** DATA IN THIS EXERCISE follows **

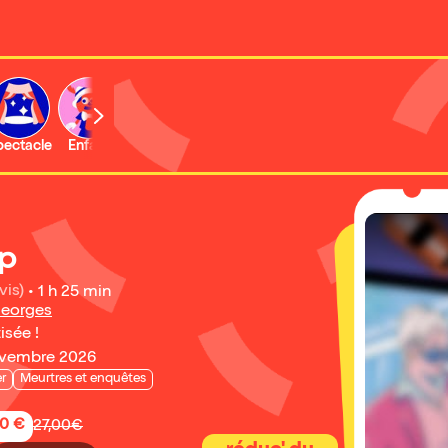
b
pectacle
Enfant
Concert
Activité
Expo et musée
p
vis)
•
1 h 25 min
Georges
isée !
ovembre 2026
er
Meurtres et enquêtes
50 €
27,00€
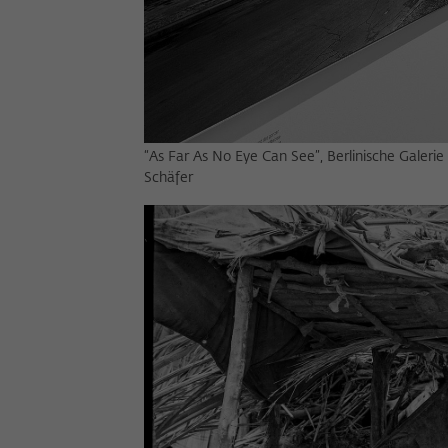
“As Far As No Eye Can See”, Berlinische Galeri
Schäfer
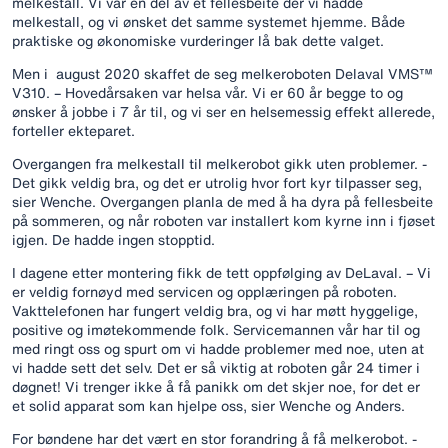
melkestall. Vi var en del av et fellesbeite der vi hadde
melkestall, og vi ønsket det samme systemet hjemme. Både
praktiske og økonomiske vurderinger lå bak dette valget.
Men i august 2020 skaffet de seg melkeroboten Delaval VMS™
V310. – Hovedårsaken var helsa vår. Vi er 60 år begge to og
ønsker å jobbe i 7 år til, og vi ser en helsemessig effekt allerede,
forteller ekteparet.
Overgangen fra melkestall til melkerobot gikk uten problemer. -
Det gikk veldig bra, og det er utrolig hvor fort kyr tilpasser seg,
sier Wenche. Overgangen planla de med å ha dyra på fellesbeite
på sommeren, og når roboten var installert kom kyrne inn i fjøset
igjen. De hadde ingen stopptid.
I dagene etter montering fikk de tett oppfølging av DeLaval. – Vi
er veldig fornøyd med servicen og opplæringen på roboten.
Vakttelefonen har fungert veldig bra, og vi har møtt hyggelige,
positive og imøtekommende folk. Servicemannen vår har til og
med ringt oss og spurt om vi hadde problemer med noe, uten at
vi hadde sett det selv. Det er så viktig at roboten går 24 timer i
døgnet! Vi trenger ikke å få panikk om det skjer noe, for det er
et solid apparat som kan hjelpe oss, sier Wenche og Anders.
For bøndene har det vært en stor forandring å få melkerobot. -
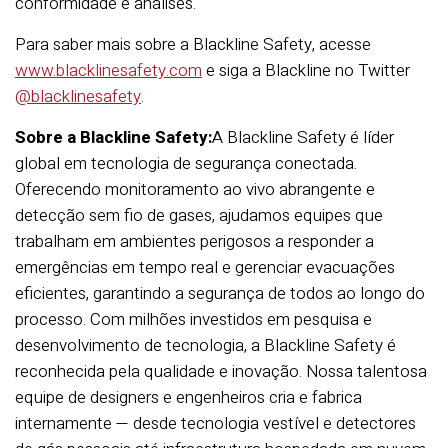
conformidade e análises.
Para saber mais sobre a Blackline Safety, acesse
www.blacklinesafety.com
e siga a Blackline no Twitter
@blacklinesafety
.
Sobre a Blackline Safety:
A Blackline Safety é líder
global em tecnologia de segurança conectada.
Oferecendo monitoramento ao vivo abrangente e
detecção sem fio de gases, ajudamos equipes que
trabalham em ambientes perigosos a responder a
emergências em tempo real e gerenciar evacuações
eficientes, garantindo a segurança de todos ao longo do
processo. Com milhões investidos em pesquisa e
desenvolvimento de tecnologia, a Blackline Safety é
reconhecida pela qualidade e inovação. Nossa talentosa
equipe de designers e engenheiros cria e fabrica
internamente — desde tecnologia vestível e detectores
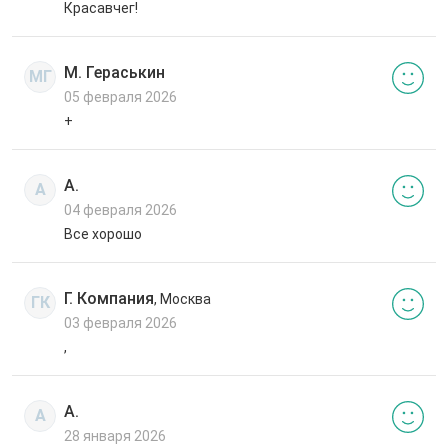
Красавчег!
М. Гераськин
МГ
05 февраля 2026
+
А.
А
04 февраля 2026
Все хорошо
Г. Компания
, Москва
ГК
03 февраля 2026
,
А.
А
28 января 2026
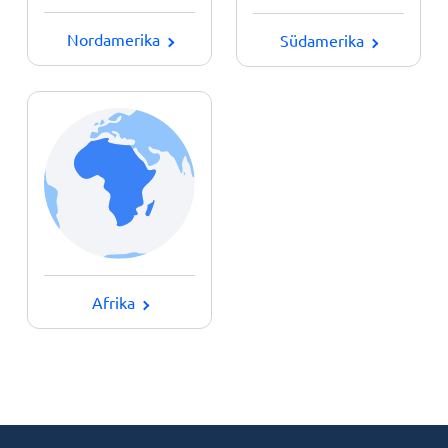
Nordamerika
Südamerika
Afrika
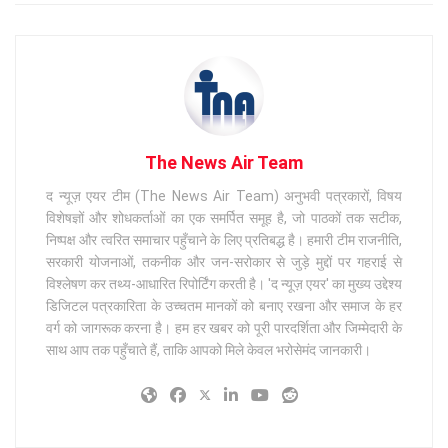
The News Air Team
द न्यूज़ एयर टीम (The News Air Team) अनुभवी पत्रकारों, विषय
विशेषज्ञों और शोधकर्ताओं का एक समर्पित समूह है, जो पाठकों तक सटीक,
निष्पक्ष और त्वरित समाचार पहुँचाने के लिए प्रतिबद्ध है। हमारी टीम राजनीति,
सरकारी योजनाओं, तकनीक और जन-सरोकार से जुड़े मुद्दों पर गहराई से
विश्लेषण कर तथ्य-आधारित रिपोर्टिंग करती है। 'द न्यूज़ एयर' का मुख्य उद्देश्य
डिजिटल पत्रकारिता के उच्चतम मानकों को बनाए रखना और समाज के हर
वर्ग को जागरूक करना है। हम हर खबर को पूरी पारदर्शिता और जिम्मेदारी के
साथ आप तक पहुँचाते हैं, ताकि आपको मिले केवल भरोसेमंद जानकारी।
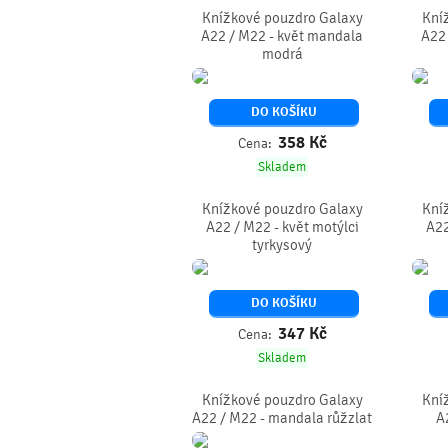
Knížkové pouzdro Galaxy
Kní
A22 / M22 - květ mandala
A22 
modrá
DO KOŠÍKU
358
Kč
Cena:
Skladem
Knížkové pouzdro Galaxy
Kní
A22 / M22 - květ motýlci
A22
tyrkysový
DO KOŠÍKU
347
Kč
Cena:
Skladem
Knížkové pouzdro Galaxy
Kní
A22 / M22 - mandala růžzlat
A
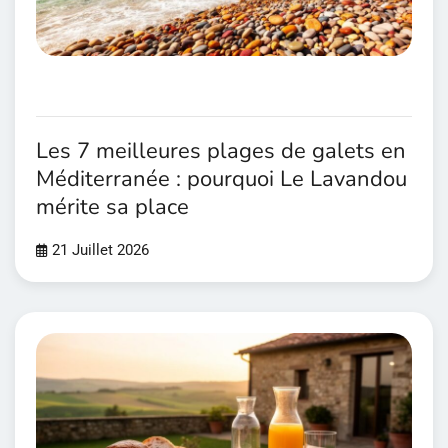
Les 7 meilleures plages de galets en
Méditerranée : pourquoi Le Lavandou
mérite sa place
21 Juillet 2026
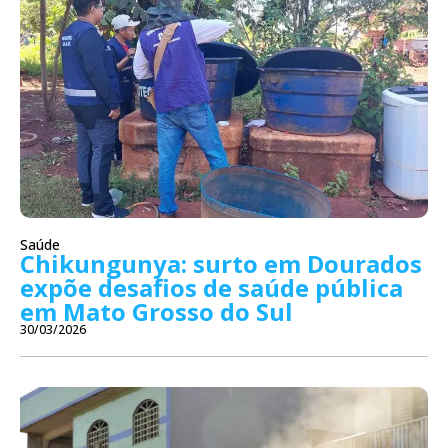
Saúde
Chikungunya: surto em Dourados
expõe desafios de saúde pública
em Mato Grosso do Sul
30/03/2026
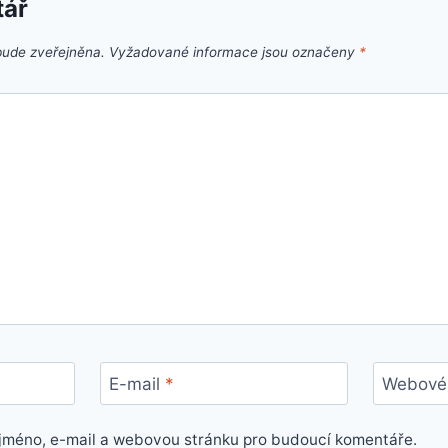
tář
bude zveřejněna.
Vyžadované informace jsou označeny
*
E-mail
*
Webové 
e jméno, e-mail a webovou stránku pro budoucí komentáře.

** End of DATA IN THIS EXERCISE **

■ **EXERCISE DESCRIPTION**:
Look above for the line with "विशेषज्ञों और शोधकर्ताओं" and the line with "वर्ग को जागरूक". Retype those two lines and every line between them exactly, adding nothing.

■ **SOLVED PROBLEM**:
विशेषज्ञों और शोधकर्ताओं का एक समर्पित समूह है, जो पाठकों तक सटीक,
निष्पक्ष और त्वरित समाचार पहुँचाने के लिए प्रतिबद्ध है। हमारी टीम राजनीति,
सरकारी योजनाओं, तकनीक और जन-सरोकार से जुड़े मुद्दों पर गहराई से
विश्लेषण कर तथ्य-आधारित रिपोर्टिंग करती है। 'द न्यूज़ एयर' का मुख्य उद्देश्य
डिजिटल पत्रकारिता के उच्चतम मानकों को बनाए रखना और समाज के हर
वर्ग को जागरूक करना है। हम हर खबर को पूरी पारदर्शिता और जिम्मेदारी के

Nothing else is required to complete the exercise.